Rode zanger zingt welkomstlied
Sovon Vogelonderzoek NederlandBericht uitgegeven door Sovon Vogelonderzoek Nederland op [publicatiedatum]
Bioloog Midas Dekkers schreef met zijn boek Rood een lofzang op roodharige vrouwen. Eén ding vergat hij te melden: dat roodkoppige mannetjes in de vogelwereld helemáál spannend zijn. Dan hebben we het over de roodmus, waarvan het volwassen mannetje een heel fraaie, karmozijnrode kop heeft. Het is een schaarse gast in ons land, maar ook dit voorjaar zijn er weer verschillende meldingen van zingende mannetjes. Zijn zang, een helder 'pleased to meet you', is een van de populairste geluiden onder vogelaars.

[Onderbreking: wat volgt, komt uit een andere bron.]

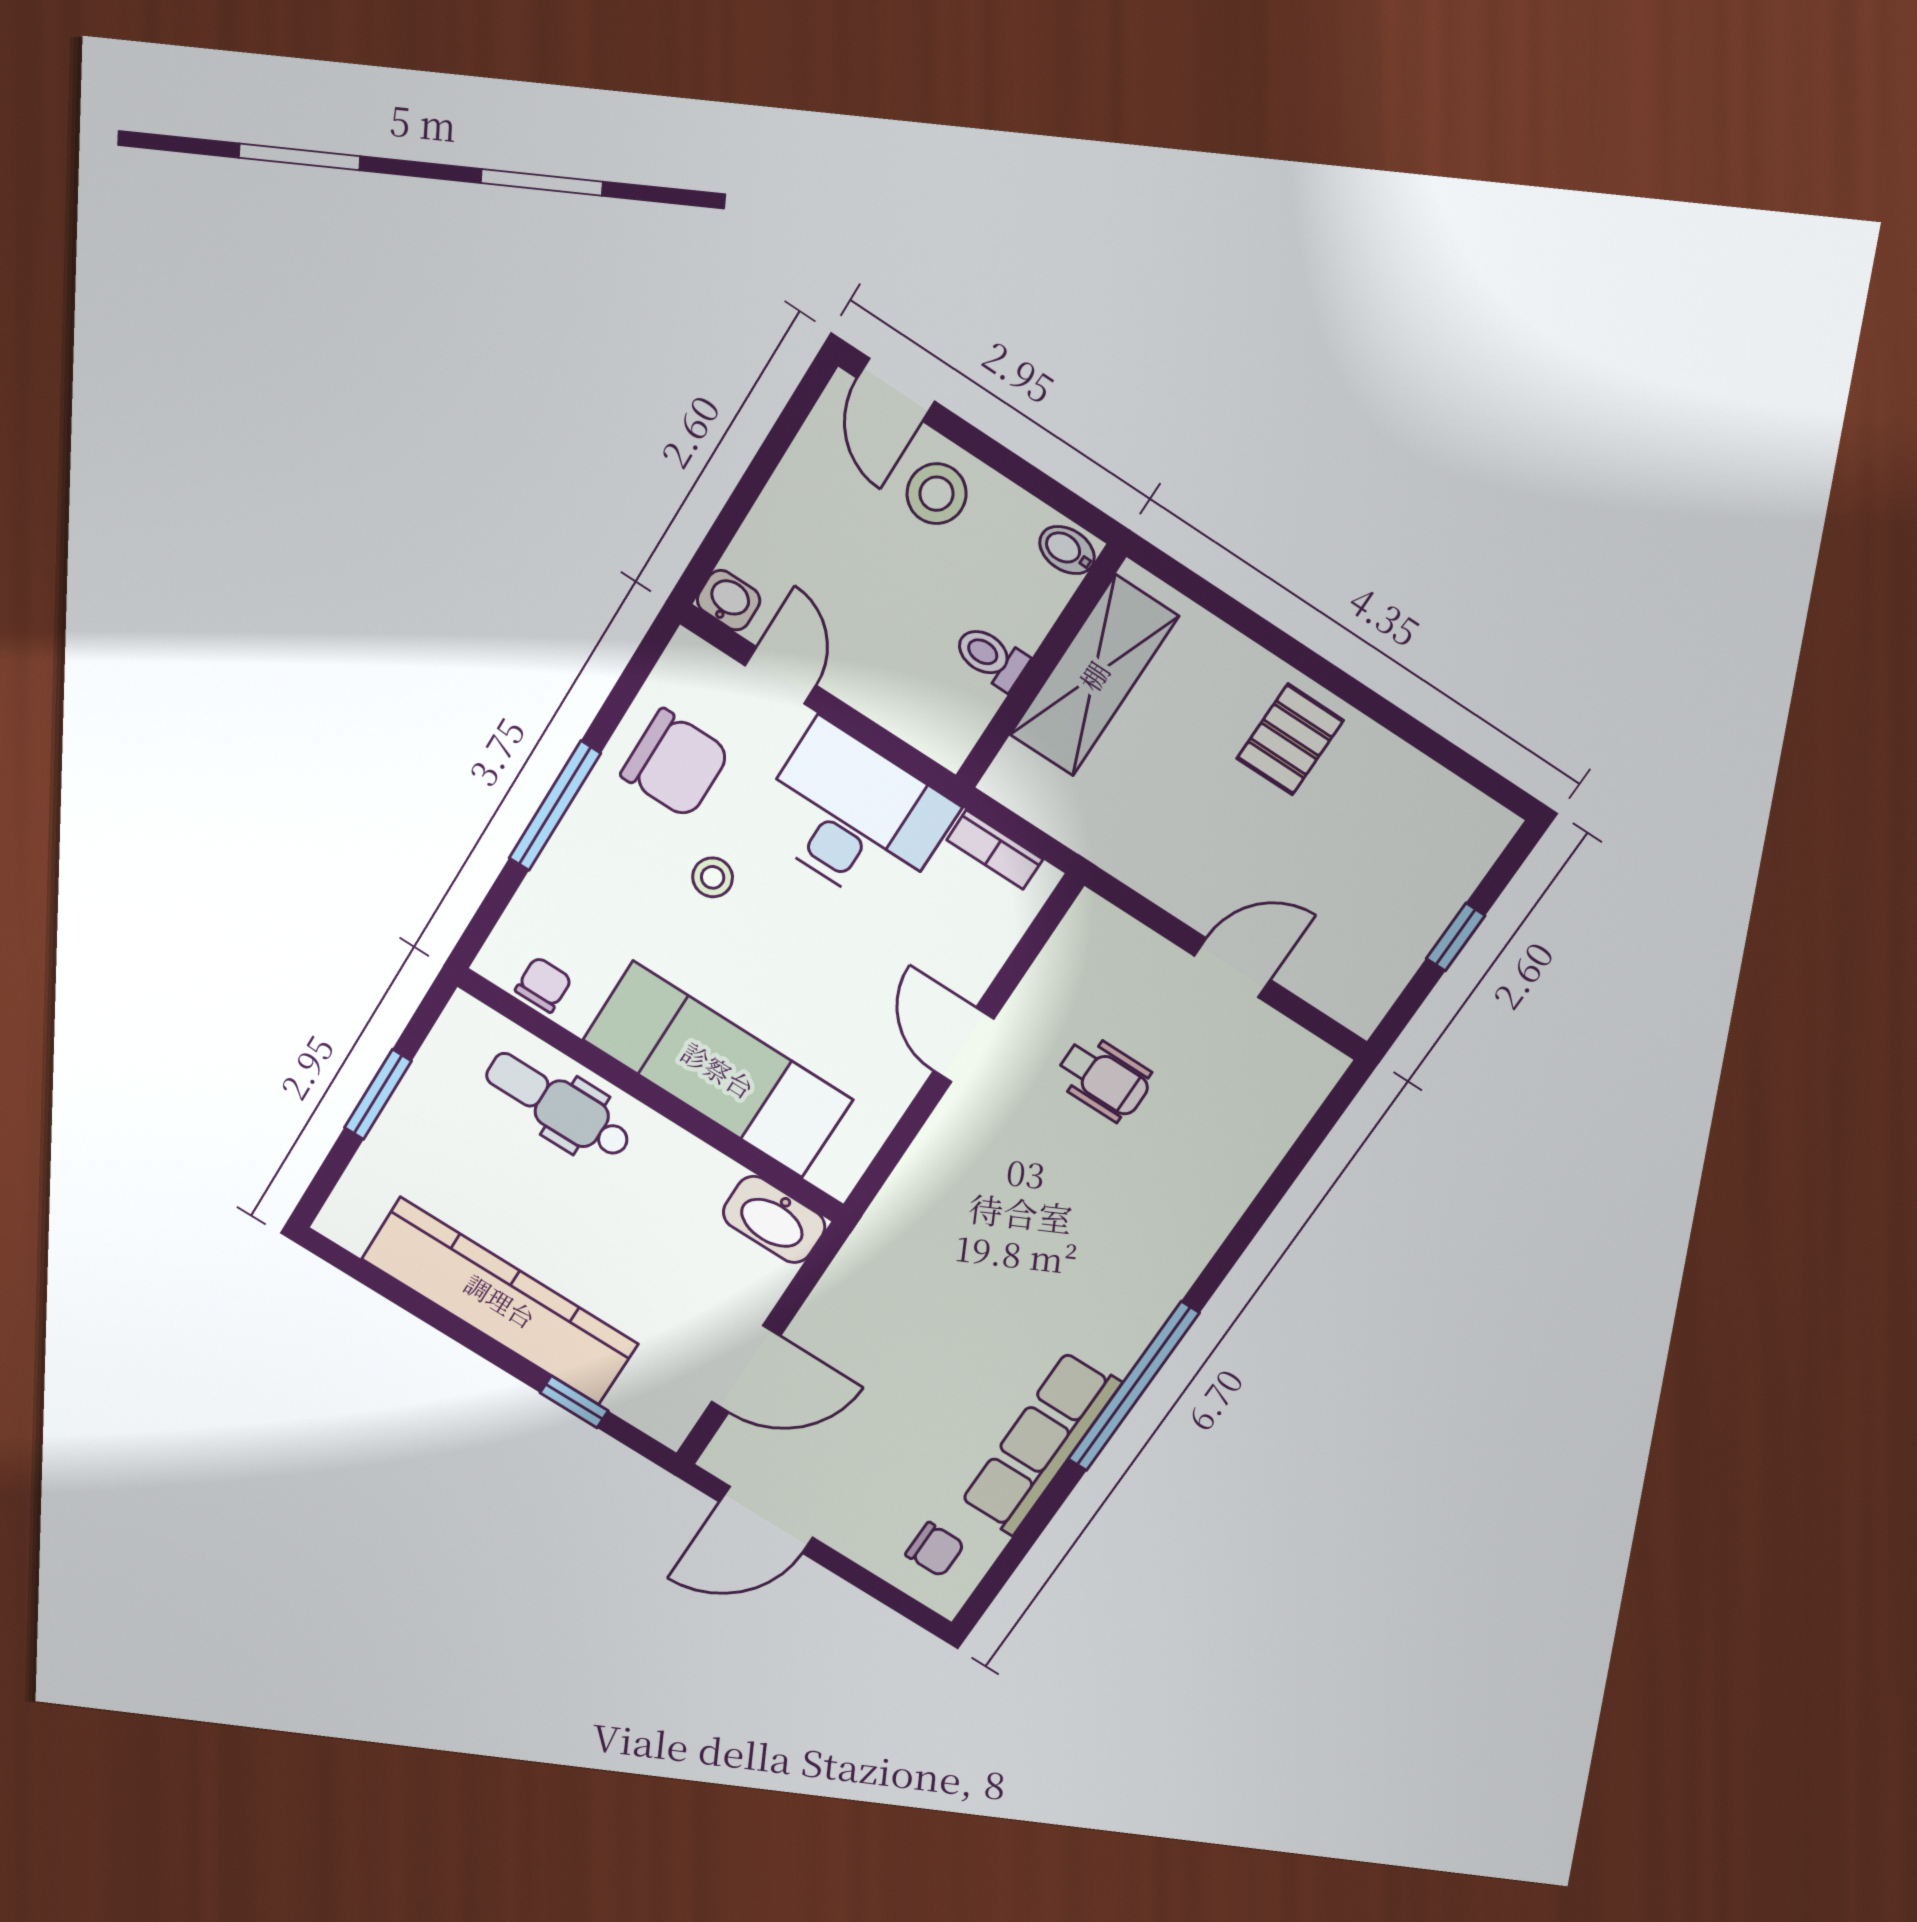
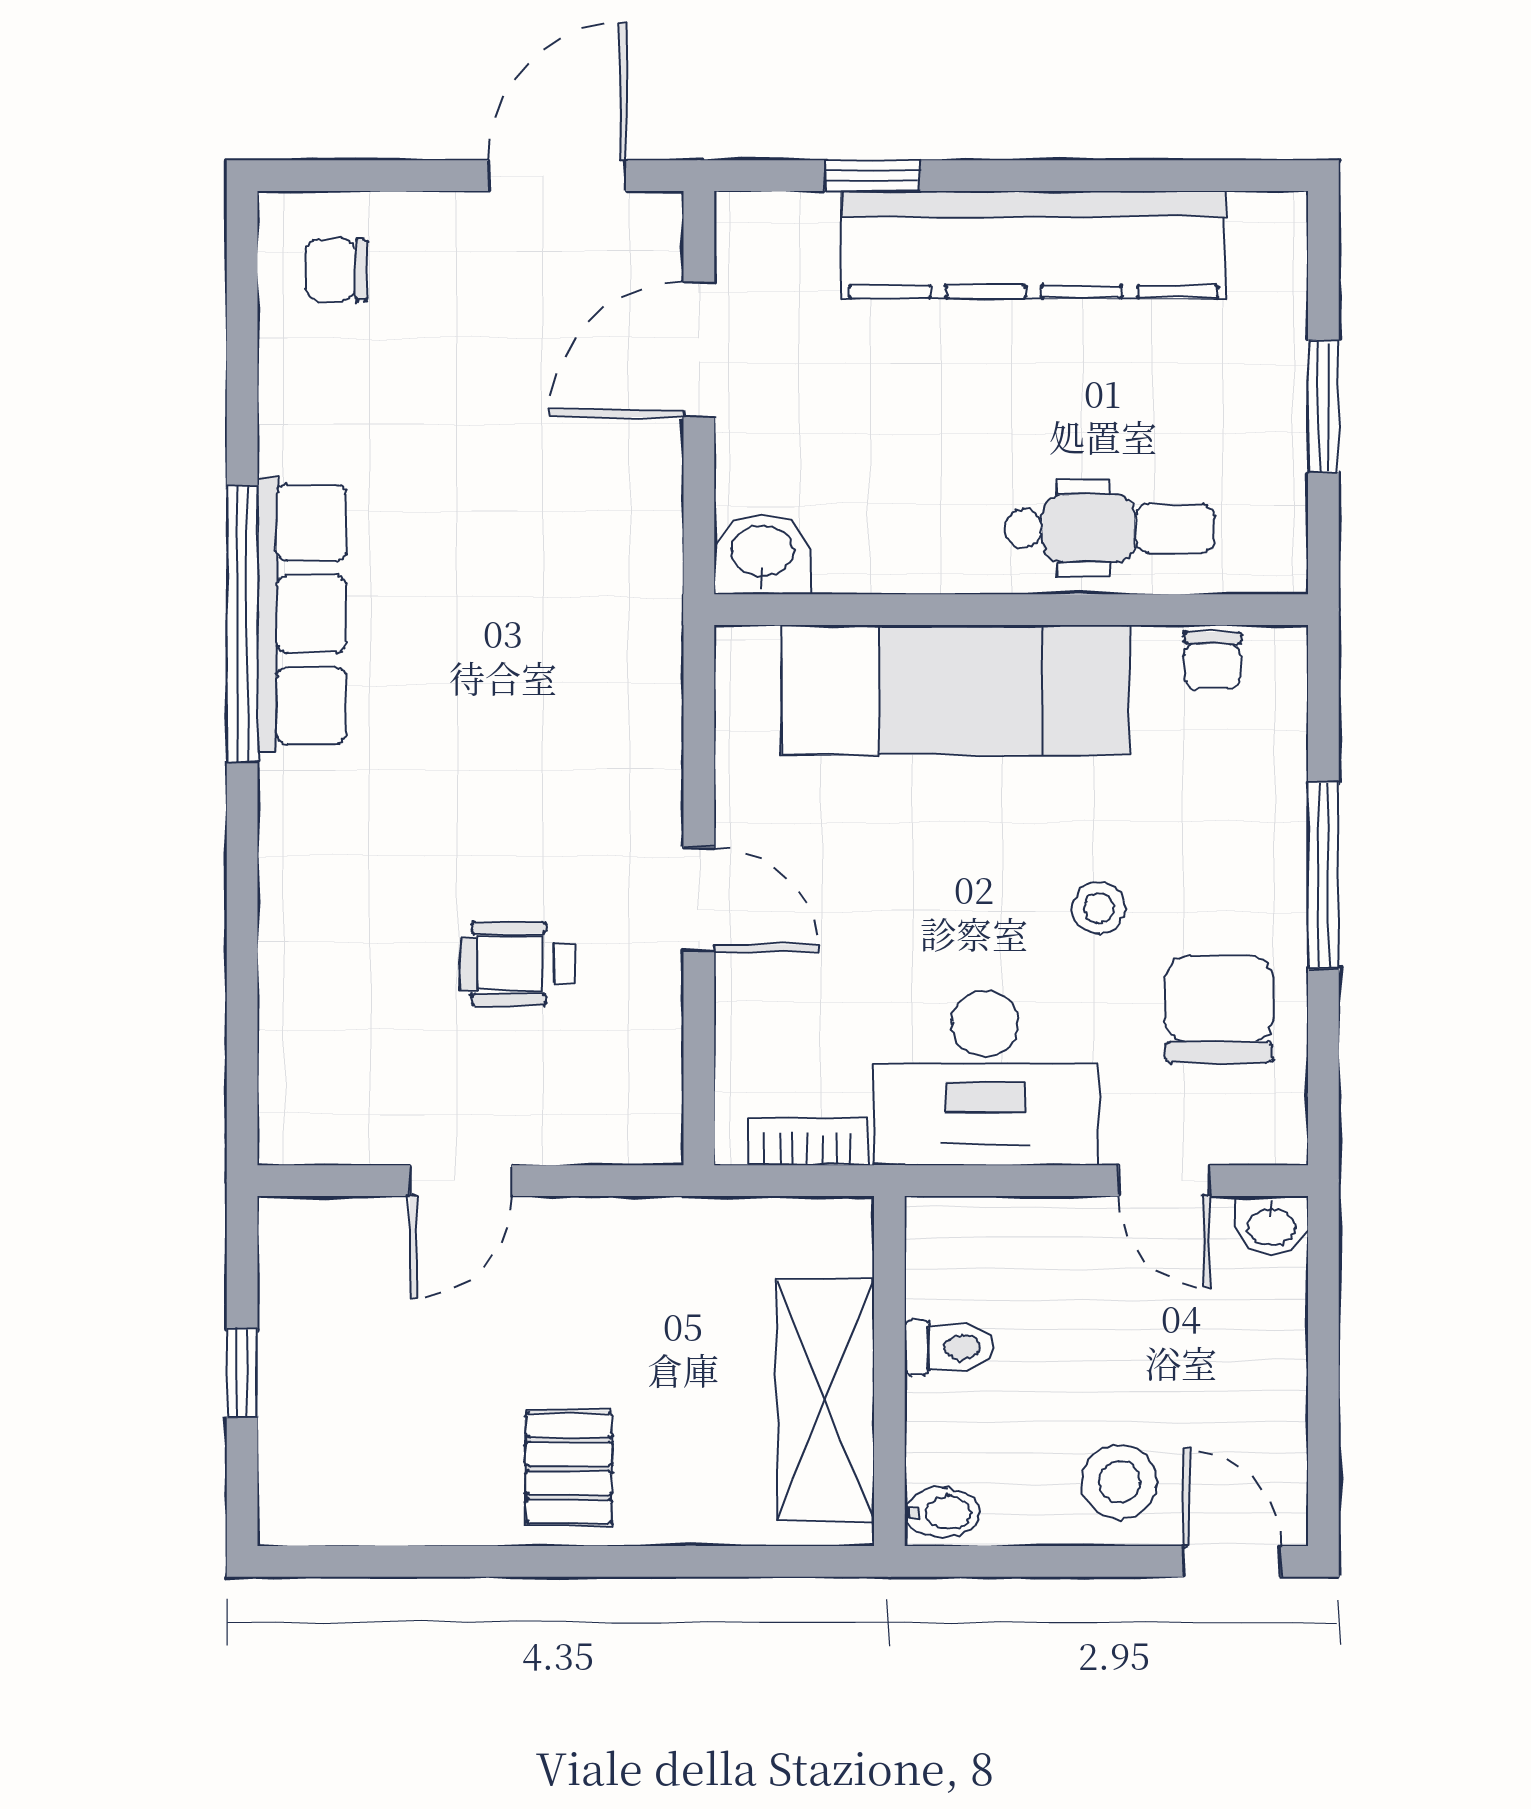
chair: (675, 764) -> (1219, 1009), turned 90
washbasin: (774, 1220) -> (762, 554), width x0.72
row of seats: (1040, 1443) -> (302, 614), moved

Jaarlijks worden in de maanden mei en juni roodmussen waargenomen in Nederland. Hoeveel er van deze roodkoppige zangers in het voorjaar opduiken, is ieder jaar weer de vraag. We bevinden ons namelijk aan de rand van hun verspreidingsgebied, dat begint in Noord- en Oost-Europa en doorloopt tot ver in Azië en Siberië. Soms verschijnen er tientallen roodmussen, dan weer blijft het bij enkelingen. De laatste weken zijn er weer aardig wat zingende mannetjes gemeld.
Van ver
Het verschijnen van de roodmus lijkt niets te maken te hebben met een aanhoudende wind vanuit het oosten. Dat zou je wel verwachten, aangezien de soort ver in India overwintert en ten noordoosten van Nederland broedt. Wel is het zo dat als er veel roodmussen in de landen rond de Oostzee worden geteld, ook de getallen in ons land gunstig uitvallen. Een duidelijke relatie met bijvoorbeeld biotoopomstandigheden of voorjaarstemperaturen ontbreekt. Roodmussen houden van ruigtes, struweelrijke duinen en moerassen met voldoende hogere struiken. Een menselijke omgeving wordt, net als in Oost-Europa, niet gemeden.
Nieuwkomer
De roodmus is een relatieve nieuwkomer in de Nederlandse vogelbevolking. Voor de jaren tachtig was het een uiterst zeldzame soort, daarna volgde een kleine opmars. Vooral de Waddeneilanden, de Hollandse duinen en Flevoland waren in trek: daar zongen in de jaren negentig enkele tientallen roodmussen en werden ook zekere broedgevallen geconstateerd. Vanaf de eeuwwisseling kwam de klad erin; het werd het een stuk moeilijker om deze opvallende zanger in Nederland te zien. De dubbele cijfers uit de jaren ervoor bleven uit. Jaarlijks werden er in 2008 t/m 2011 uiteindelijk nog geen tien territoria vastgesteld. Maar net toen we dachten dat de soort ook weer zou verdwijnen, leek zich een kentering af te tekenen. Het jaar 2012 was relatief goed, met zeker 13 territoria.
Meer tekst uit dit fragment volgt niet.